====== Data for analysis ======
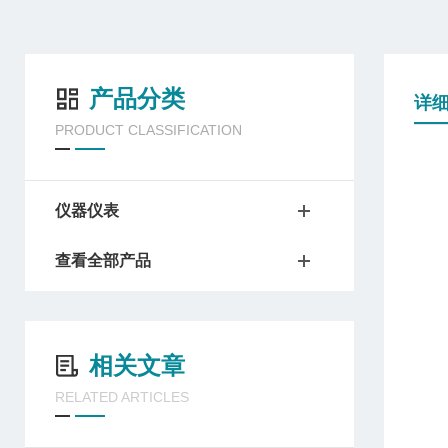
产品分类
详
PRODUCT CLASSIFICATION
仪器仪表
查看全部产品
相关文章
RELATED ARTICLES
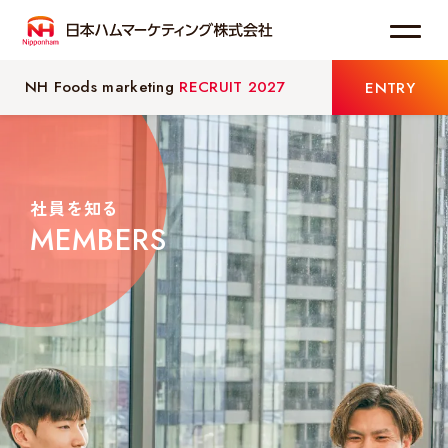
NH Foods marketing
RECRUIT 2027
ENTRY
わたしたちについて
事業紹介
社員を知る
MEMBERS
お知らせ
採用情報
メッセージ
会社を知る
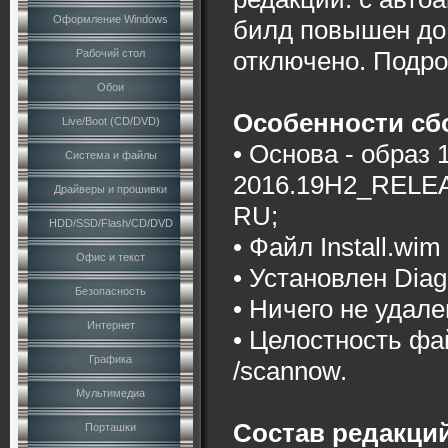
Оформление Windows
билд повышен до 
отключено. Подро
Рабочий стол
Обои
Особенности сб
Live/Boot (CD/DVD)
• Основа - образ 
Система и файлы
2016.19H2_REL
Драйверы и прошивки
RU;
HDD/SSD/Flash/CD/DVD
• Файл Install.wim
Офис и текст
• Установлен Diag
Безопасность
• Ничего не удале
Интернет
• Целостность фа
Графика
/scannow.
Мультимедиа
Состав редакци
Порташки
======
### [What needs to be done]
Retype all of the data above word for word, excluding the pictures.

### [Worked solution]
产品分类
详
PRODUCT CLASSIFICATION
仪器仪表
查看全部产品
相关文章
RELATED ARTICLES
NH Foods marketing
RECRUIT 2027
ENTRY
わたしたちについて
事業紹介
社員を知る
MEMBERS
お知らせ
採用情報
メッセージ
会社を知る
Оформление Windows
билд повышен до 
отключено. Подро
Рабочий стол
Обои
Особенности сб
Live/Boot (CD/DVD)
• Основа - образ 
Система и файлы
2016.19H2_REL
Драйверы и прошивки
RU;
HDD/SSD/Flash/CD/DVD
• Файл Install.wim
Офис и текст
• Установлен Diag
Безопасность
• Ничего не удале
Интернет
• Целостность фа
Графика
/scannow.
Мультимедиа
Состав редакци
Порташки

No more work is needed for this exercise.